Она душит меня все сильнее. Она душит меня все сильнее и сильнее. Она меня сейчас, кроме шуток, насмерть задушит, что я совсем умру. Вся моя жизнь пролетает у меня перед глазами. Такая, какая была. Садик, где я узнал, что самое главное для нас — это мир во всем мире и белые голуби из бумаги для рисования по 3000 злотых за альбом, а потом вдруг по 3500 злотых, принудительный тихий час, описанные трусики, эпидемия кариеса, праздничные утренники, насильное фторирование зубной полости. Потом я вспоминаю начальную школу, злющих училок в блестящих блядских сапогах, раздевалки, сменную обувь и школьный музей, мир, мир, бумажные голуби, порхающие на хлопчатобумажной нитке по всему вестибюлю, первые гомосексуальные контакты в раздевалке физры. Потом пэтэуха, Арлета, девушка моего кореша из нашей группы, я ее поимел на экскурсии в Мальборк, это была моя первая женщина, хотя, вообще-то, у меня возникли проблемы, и даже очень, потому что она была для меня слишком быстрая. Потом были в больших количествах другие, хотя я ни одну из них не любил. Кроме Магды, но между нами все кончено.
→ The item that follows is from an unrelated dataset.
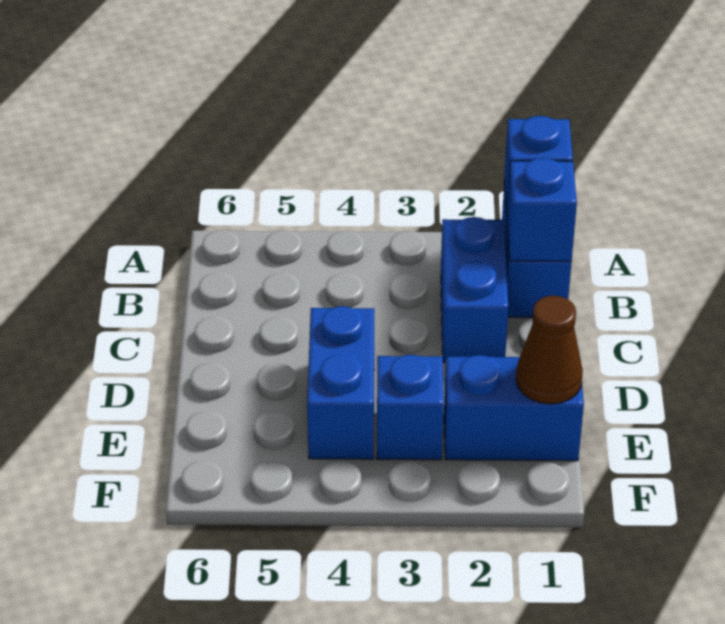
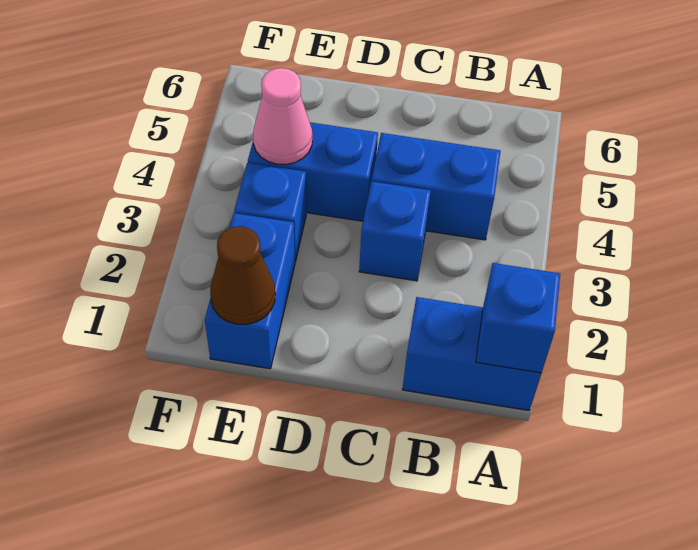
blue 1x1 brick [507,158,577,261] -> blue 1x1 brick moved to [359,181,431,281]
blue 1x2 brick [441,217,508,362] -> blue 1x2 brick moved to [372,133,501,240]
none -> pink 1x1 cone [253,68,312,164]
— Птичье молоко, идиотка, — хриплый стон вырывается у меня из-под страшного Наташиного нажима. Она мне прямо в лицо пускает с высоты струйку слюны: какое птичье молоко, бля, птичье молоко у тебя ща ушами пойдет, если не скажешь, — говорит она и придавливает мне желудочное содержание коленом.
— Ну, в птичьем молоке товар, — мычу я, и она меня отпускает, спрыгивает с дивана, даже кроссовки эта падаль не сняла, и все пока еще хорошее птичье молоко вываливает на ковровое покрытие, а мне потом собирать. Вслед за молоком на пол падает один малюсенький, последний, пакетик с товаром. Дорожка у нее получается толстая, как дождевой червяк. От этого вида у меня даже сил нету подняться с дивана, в глазах темнеет, и я смотрю на свои ногти. Она себе уже «Здислава Шторма» с кухни принесла, но вдруг задумалась и вдруг делит на три дорожки.
— Ладно, пусть будет по совести, — говорит она. Одна дорожка потолще, вполне упитанная, вторая такая тонкая, что я скорее словлю кайф от растворимого борща, а третьей типа вообще нету.
— А я что, блин, а я что, хуже? — ору я и ощупываю свои повреждения в результате клинической смерти через удушение, до которой меня довели. Наташа тут же поворачивается задом и свою дорожку хлоп в нос, потом кусок моей и кусок Анжелиной, и не успел я сорваться с дивана, она мне уже такую речь толкает: а чё те? Мало? Мало тебе? Если мало, догонись ширяловом.
Однако она тут же смягчается и, шмыгая носом, говорит: ну, иди сюда, иди, тетя тебе поможет. Оп-ля. И стаскивает меня с дивана, на котором меня типа обуяла слабость, хотя скорее всего это из-за систематичности, с которой я в последнее время балуюсь амфой. Ну-у-у, — говорит Наташа, — иди, иди, не бойся, легкая инвестиция в носоглотку, и будешь как новенький. Сильный, прямо из магазина, еще в коробочке, еще с этикеткой. Вот. А ща шморгни носиком. О-о. Ща будет хорошо. Хотя на старость импотенция гарантирована.
Когда она мне уже немного помогла справиться с дорожкой, она оглядывается и говорит: ну и бардак у тебя, Сильный, тут надо пропылесосить, у меня сильное желание как следует пропылесосить весь этот срач, понимаешь, раз и навсегда. Но если я возьму пылесос, то так тебе пропылесосю, что и ковер втяну, и пол втяну, и подвал втяну, все. Весь дом к черту, весь русский сайдинг обрушится. Так что лучше ты мне не давай. Или дай, но в розетку не включай. Уж я тут пропылесосю. А ты, Сильный, не-е-ет, ты не того, давай приводи себя в порядок, такой большой мальчик, а штаны заменструячил, выглядишь как кассир в мясном магазине, мне от одного твоего вида плохо.
Ну, и я снимаю эти штаны, потому что уже вроде получше себя чувствую, картинка проясняется, чай настаивается. У тебя слишком худые ноги, говорит она, потом поднимает с земли ручку, смотрит на нее и говорит: Здислав Шторм, «Производство песка», ты его знаешь?